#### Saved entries
· · ·

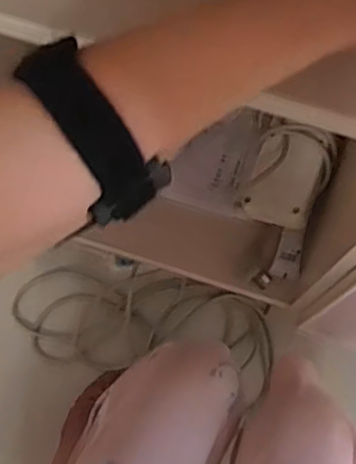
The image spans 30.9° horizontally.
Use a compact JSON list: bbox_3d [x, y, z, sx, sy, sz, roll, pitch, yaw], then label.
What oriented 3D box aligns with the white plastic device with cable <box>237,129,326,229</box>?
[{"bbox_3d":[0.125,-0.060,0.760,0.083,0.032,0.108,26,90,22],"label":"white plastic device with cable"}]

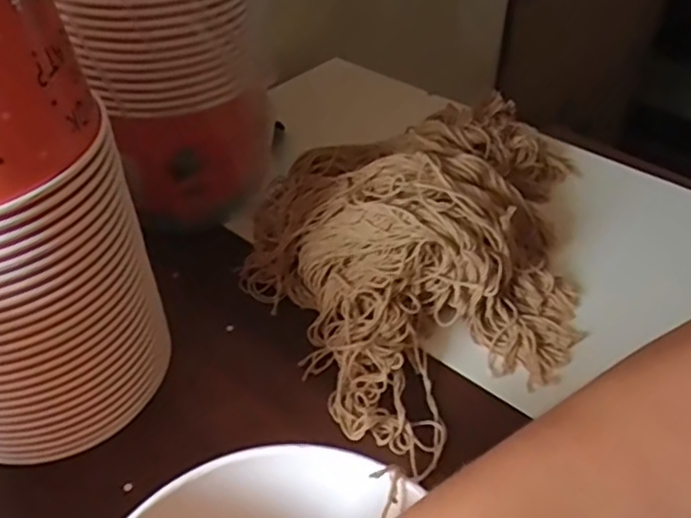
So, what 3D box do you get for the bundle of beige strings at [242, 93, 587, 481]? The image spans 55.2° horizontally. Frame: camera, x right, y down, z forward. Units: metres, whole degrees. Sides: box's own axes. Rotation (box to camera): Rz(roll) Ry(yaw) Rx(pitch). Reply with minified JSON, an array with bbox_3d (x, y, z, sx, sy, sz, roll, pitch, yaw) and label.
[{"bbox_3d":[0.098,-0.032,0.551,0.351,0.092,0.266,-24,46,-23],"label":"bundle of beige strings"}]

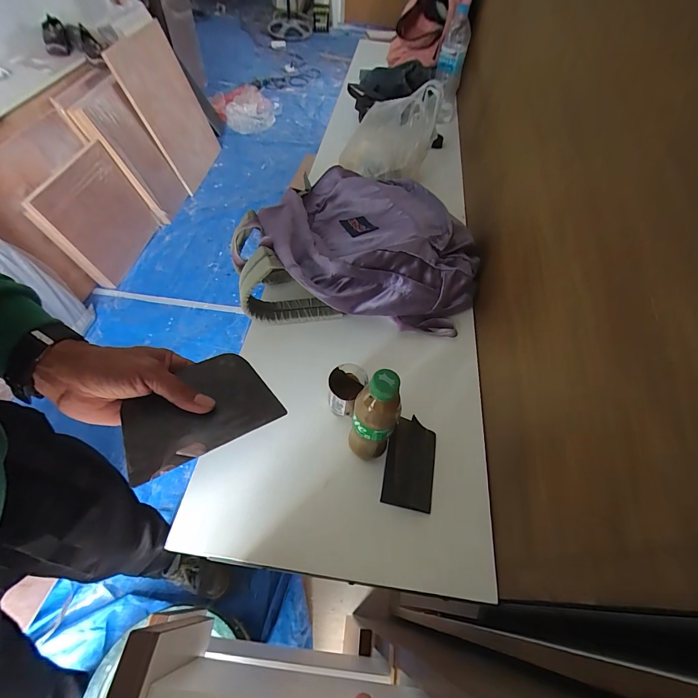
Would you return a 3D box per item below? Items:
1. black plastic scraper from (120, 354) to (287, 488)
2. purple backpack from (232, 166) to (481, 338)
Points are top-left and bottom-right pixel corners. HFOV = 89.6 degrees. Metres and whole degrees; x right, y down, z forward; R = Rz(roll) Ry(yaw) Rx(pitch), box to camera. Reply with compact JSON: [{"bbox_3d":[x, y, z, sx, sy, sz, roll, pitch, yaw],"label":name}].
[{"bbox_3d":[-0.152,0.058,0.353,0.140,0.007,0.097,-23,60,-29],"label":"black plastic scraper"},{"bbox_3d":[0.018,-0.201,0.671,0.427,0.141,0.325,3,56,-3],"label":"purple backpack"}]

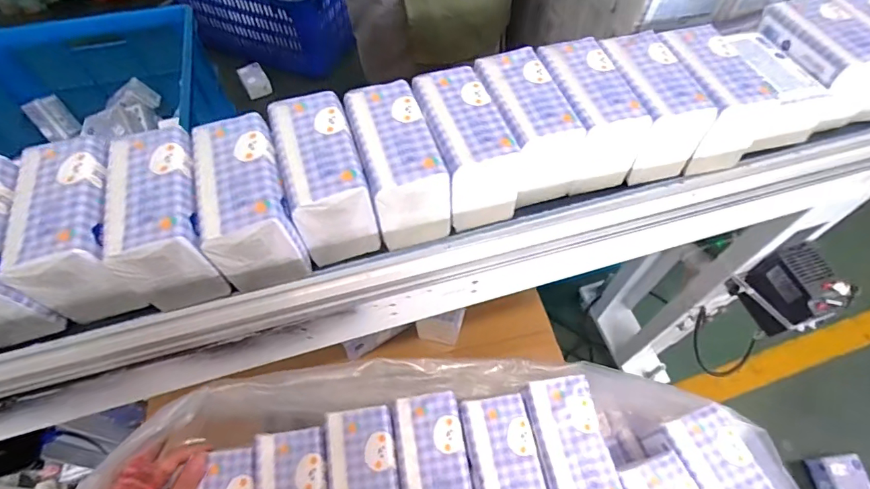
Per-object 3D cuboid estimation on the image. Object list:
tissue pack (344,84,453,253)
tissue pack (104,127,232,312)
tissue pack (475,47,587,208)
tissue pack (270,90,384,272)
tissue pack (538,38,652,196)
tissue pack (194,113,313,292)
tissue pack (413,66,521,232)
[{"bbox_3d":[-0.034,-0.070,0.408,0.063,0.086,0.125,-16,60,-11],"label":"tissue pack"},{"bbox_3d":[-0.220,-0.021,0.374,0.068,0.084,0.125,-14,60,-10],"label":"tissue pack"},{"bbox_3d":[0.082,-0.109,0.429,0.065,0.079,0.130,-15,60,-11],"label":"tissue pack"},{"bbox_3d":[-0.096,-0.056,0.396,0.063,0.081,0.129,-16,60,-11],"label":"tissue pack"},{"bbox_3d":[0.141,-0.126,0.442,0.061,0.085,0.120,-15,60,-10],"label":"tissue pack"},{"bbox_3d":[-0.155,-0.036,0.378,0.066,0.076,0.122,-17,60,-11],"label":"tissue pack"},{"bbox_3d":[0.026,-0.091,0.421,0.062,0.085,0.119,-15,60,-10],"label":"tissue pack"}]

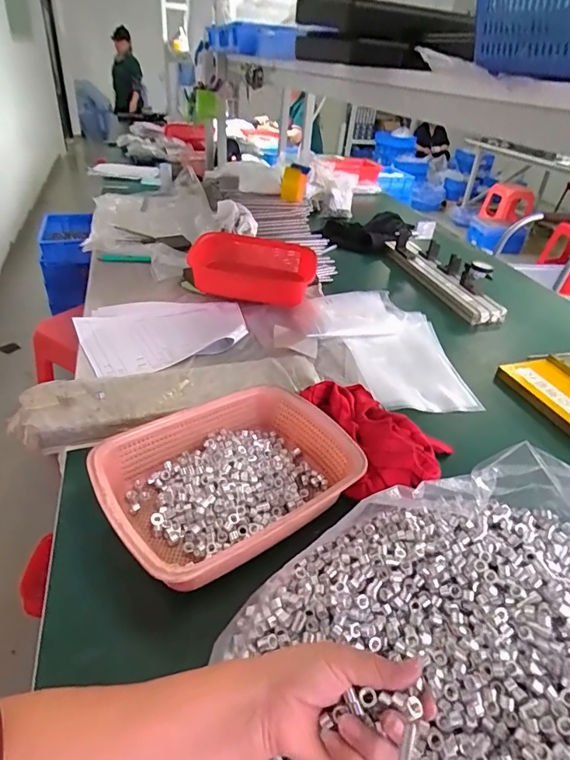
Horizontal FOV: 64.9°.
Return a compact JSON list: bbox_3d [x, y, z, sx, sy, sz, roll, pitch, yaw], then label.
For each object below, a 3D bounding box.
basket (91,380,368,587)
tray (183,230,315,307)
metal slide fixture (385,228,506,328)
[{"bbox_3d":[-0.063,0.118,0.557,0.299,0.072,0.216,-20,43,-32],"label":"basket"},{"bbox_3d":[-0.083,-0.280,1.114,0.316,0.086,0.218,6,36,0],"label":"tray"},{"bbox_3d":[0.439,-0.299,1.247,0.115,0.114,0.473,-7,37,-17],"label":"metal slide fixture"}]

· · ·

#### Directions
Wherever the string "from" shows up in a line above, tally that line, and answer with the final number alone.

#### Completed task
2